Há um pequeno homem. Uma quase-homem. Um menino. Eu não o amo apenas. Eu o devoro de amor, inundo cidades povoadas, inauguro continentes inteiros em que a língua franca é amor. Um filho imprevisto. Com vinte e cinco anos me vi mãe sem qualquer preparo. Um susto que me tirou o fôlego durante quase um ano, que me fazia acordar com um palpitar desesperado de ser tão completamente responsável por um ser que não era eu. Hoje o pequeno homem já está quase adolescente e eu às vezes levo caixotes com as mudanças que se anunciam. Ralo os joelhos na areia da pré-adolescência. Amor é uma palavra tímida para o que é mãe.
6.
Há um homem. Não pude amá-lo porque não o tive. Morreu antes de eu nascer. Sergipano, socialista, inteligente e bonito. Teria sido meu avô. Não foi. A morte precoce ecoa ruídos da ditadura, que o impediu de continuar, de alcançar suas potências. Um rasgo sangrento numa vida promissora. Há homens que deveriam ter sido.
7.
Há uma mulher. Eu a amei com a completude da infância. Era minha casa, minha certeza, meu colo.

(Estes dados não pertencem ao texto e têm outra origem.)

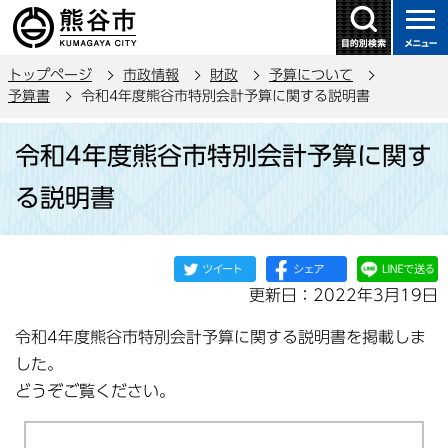
こ
の
ペ
トップページ
市政情報
財政
予算について
ー
予算書
令和4年度熊谷市特別会計予算に関する説明書
ジ
本
の
令和4年度熊谷市特別会計予算に関す
文
先
こ
頭
る説明書
こ
で
か
す
ら
更新日：2022年3月19日
令和4年度熊谷市特別会計予算に関する説明書を掲載しま
した。
どうぞご覧ください。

Eu me esparramava no conforto do seu amor, único, indubitável. Uma avó sabe amar. Os cabelos pintados de louro, as unhas feitas, o riso sempre à beira dos lábios, as bijuterias e ombreiras completando seu corpo gordo e delicado. Ela se sentava ao meu lado no sofá e juntas cantávamos, eu com meu pianinho de madeira, ela fingindo saber tocar o violão. Essa mulher, com seu apartamento que era uma extensão dela própria, inseparável da memória que tenho em mim, me ensinou como se sonha. Sem sair do sofá, ela abriu as portas do meu mundo, expandiu as fronteiras do possível. Sua cristaleira era o bem mais precioso da casa. Eu era o auge da cristaleira.
8.
Há um homem. Ele se entrega ao amor feito água que se derrama após o ceder da barragem. As crianças ficam enxarcadas, nunca dá tempo de secar. Como ele aprendeu a amar assim? Eu não sabia que existia esse tipo de amor, caudaloso e certeiro, em um pai. Foi sorte. Há um homem, pelo menos um, que sabe amar.
9.
Há uma mulher no espelho. Há dias em que eu a amo, outros em que não a tolero. É todas as mulheres que vieram antes; suas falhas, suas grandezas. Será ainda muitas outras.